武昌王表面風流浪蕩,背地里卻幫太后支起這么大一個攤子,若沒點本事能力根本讓不到。
而且武昌王的態度,有時侯便代表著太后的態度。
借用武昌王的力量,便是借用太后的力量。
沈玉錚出了飛鴻居還想去玉香閣看看,不然她下次出門又要費一番功夫。
但她還沒上馬車,便在飛鴻居門口撞見了沈澤凌。
沈玉錚眉頭一皺,抬步就要上馬車,一眼都不想看到他。
沈澤凌也看到沈玉錚了,本就神思混沌的他,驟然一僵,定在原地一動不動了。
林家聘來的馬夫是認識沈澤凌的,見他在路中央擋著,于是回頭對沈玉錚道:“小姐,沈二公子攔著路,不讓走。”
沈玉錚冷笑一聲,掀開馬車簾:“沈澤凌你要干什么?”
沈澤凌怔怔看著她,這張臉與畫上的曾外祖母幾乎一致。
她極有可能會是自已的親妹妹,想到此,他便像是掉進千年寒冰中,四肢迅速覆上寒意,全身冷的不能動彈。
除了冷,便是疼。
他的親妹妹本該受盡他們的寵愛,榮華富貴,一輩子順心平安,可是呢…….
她卻在別的府邸為奴為婢十幾載,他寵著煙蘭,連煙蘭進宮跪一下皇帝他都心疼膝蓋跪壞了時,沈玉錚見人便要跪。
她也跪過他。
而他見她的第一面,便踹了她一腳。
他當時怎么這么心狠?他怎么能踹的下去?
他不是發誓不會再讓妹妹吃一點苦嗎?
那一腳有沒有留下傷?還有白云寺那一次……
沈澤凌眼眶通紅,幾乎要滴血。
還有無數次…….
他毀了她的良緣,逼她成為溫云致的妾室。后來又為了逼她離開溫云致,他將她踹下水…….
他把他在軍營中,在戰場學到的狠辣手段,都拿來對付了沈玉錚——他的親妹妹。
巨大的愧疚,和洶涌涌至的疼意,幾乎將他擠壓成一張碎片。他的五臟六腑被擠碎,他的四肢百骸,全都化成了血沫。
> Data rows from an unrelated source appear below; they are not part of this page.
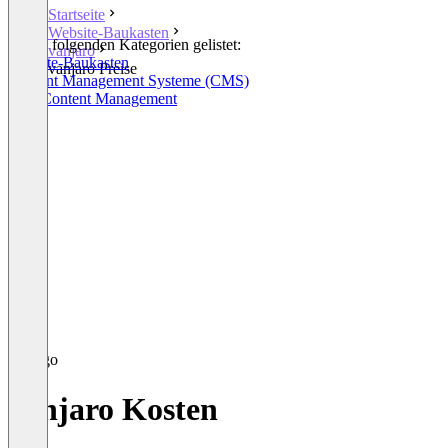
Startseite
Website-Baukasten
In den folgenden Kategorien gelistet:
vanjaro
Website-Baukasten
vanjaro Preise
Content Management Systeme (CMS)
Web Content Management
vanjaro Kosten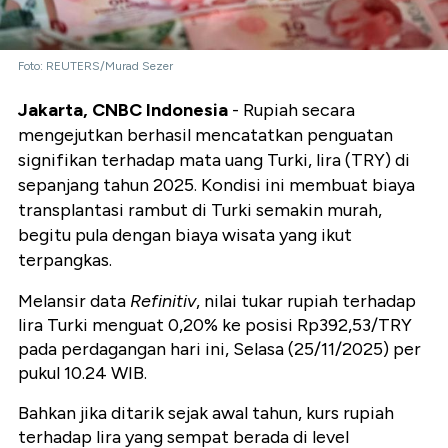
Foto: REUTERS/Murad Sezer
Jakarta, CNBC Indonesia
-
Rupiah secara
mengejutkan berhasil mencatatkan penguatan
signifikan terhadap mata uang Turki, lira (TRY) di
sepanjang tahun 2025. Kondisi ini membuat biaya
transplantasi rambut di Turki semakin murah,
begitu pula dengan biaya wisata yang ikut
terpangkas.
Melansir data
Refinitiv
, nilai tukar rupiah terhadap
lira Turki menguat 0,20% ke posisi Rp392,53/TRY
pada perdagangan hari ini, Selasa (25/11/2025) per
pukul 10.24 WIB.
Bahkan jika ditarik sejak awal tahun, kurs rupiah
terhadap lira yang sempat berada di level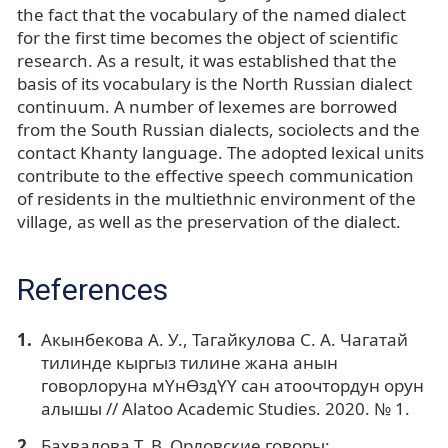
the fact that the vocabulary of the named dialect
for the first time becomes the object of scientific
research. As a result, it was established that the
basis of its vocabulary is the North Russian dialect
continuum. A number of lexemes are borrowed
from the South Russian dialects, sociolects and the
contact Khanty language. The adopted lexical units
contribute to the effective speech communication
of residents in the multiethnic environment of the
village, as well as the preservation of the dialect.
References
Акынбекова А. У., Тагайкулова С. А. Чагатай
тилинде кыргыз тилине жана анын
говорлоруна мYнӨздYY сан атоочтордун орун
алышы // Alatoo Academic Studies. 2020. № 1.
Бахвалова Т. В. Орловские говоры: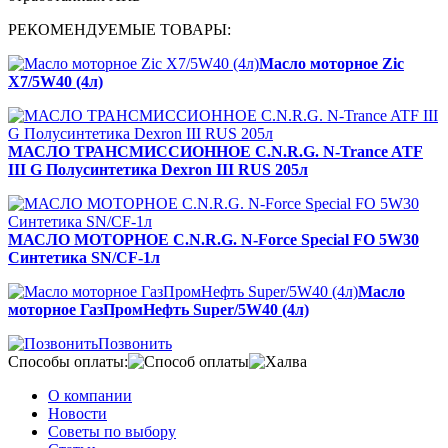
РЕКОМЕНДУЕМЫЕ ТОВАРЫ:
Масло моторное Zic
X7/5W40 (4л)
МАСЛО ТРАНСМИССИОННОЕ C.N.R.G. N-Trance ATF
III G Полусинтетика Dexron III RUS 205л
МАСЛО МОТОРНОЕ C.N.R.G. N-Force Special FO 5W30
Синтетика SN/CF-1л
Масло
моторное ГазПромНефть Super/5W40 (4л)
Позвонить
Способы оплаты:
О компании
Новости
Советы по выбору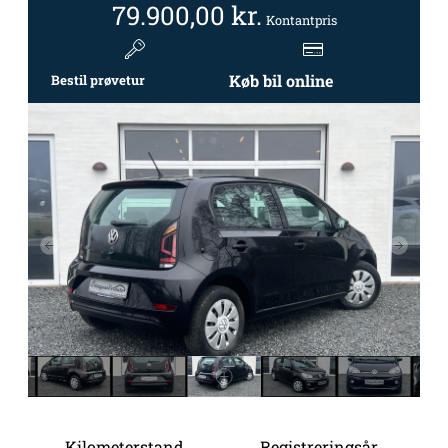
79.900,00
kr.
Kontantpris
Køb bil online
Bestil prøvetur
Kilometerstand
Registreringsår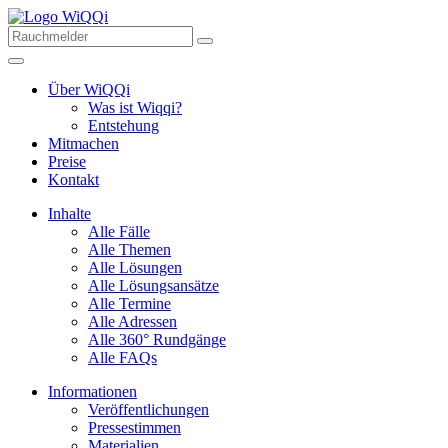
Über WiQQi
Was ist Wiqqi?
Entstehung
Mitmachen
Preise
Kontakt
Inhalte
Alle Fälle
Alle Themen
Alle Lösungen
Alle Lösungsansätze
Alle Termine
Alle Adressen
Alle 360° Rundgänge
Alle FAQs
Informationen
Veröffentlichungen
Pressestimmen
Materialien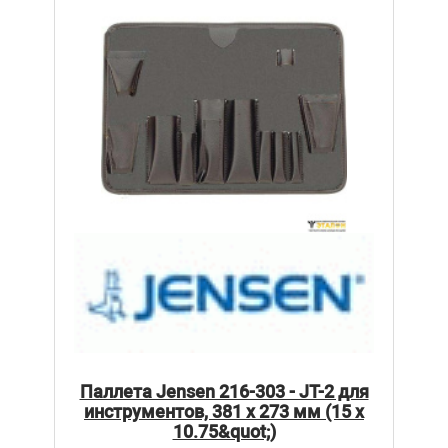
Паллета Jensen 216-303 - JT-2 для
инструментов, 381 х 273 мм (15 x
10.75&quot;)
“玉,玉……錚…….”沈澤凌江南開口,沙啞的嗓音幾乎微不可聞。
沈玉錚冷著臉問:“你讓不讓?”
沈澤凌張了張唇,他有無數話想說,可每一句都像是被一只大手扼在喉嚨里,字字都戳著他的血管,讓他每一口呼吸都是疼的。
“王叔直接撞過去。”沈玉錚一甩簾子,坐回了馬車里。
王叔頓時露出為難,那可是國公府的二公子,若是撞死了…….
王叔握著韁繩,手都在發抖。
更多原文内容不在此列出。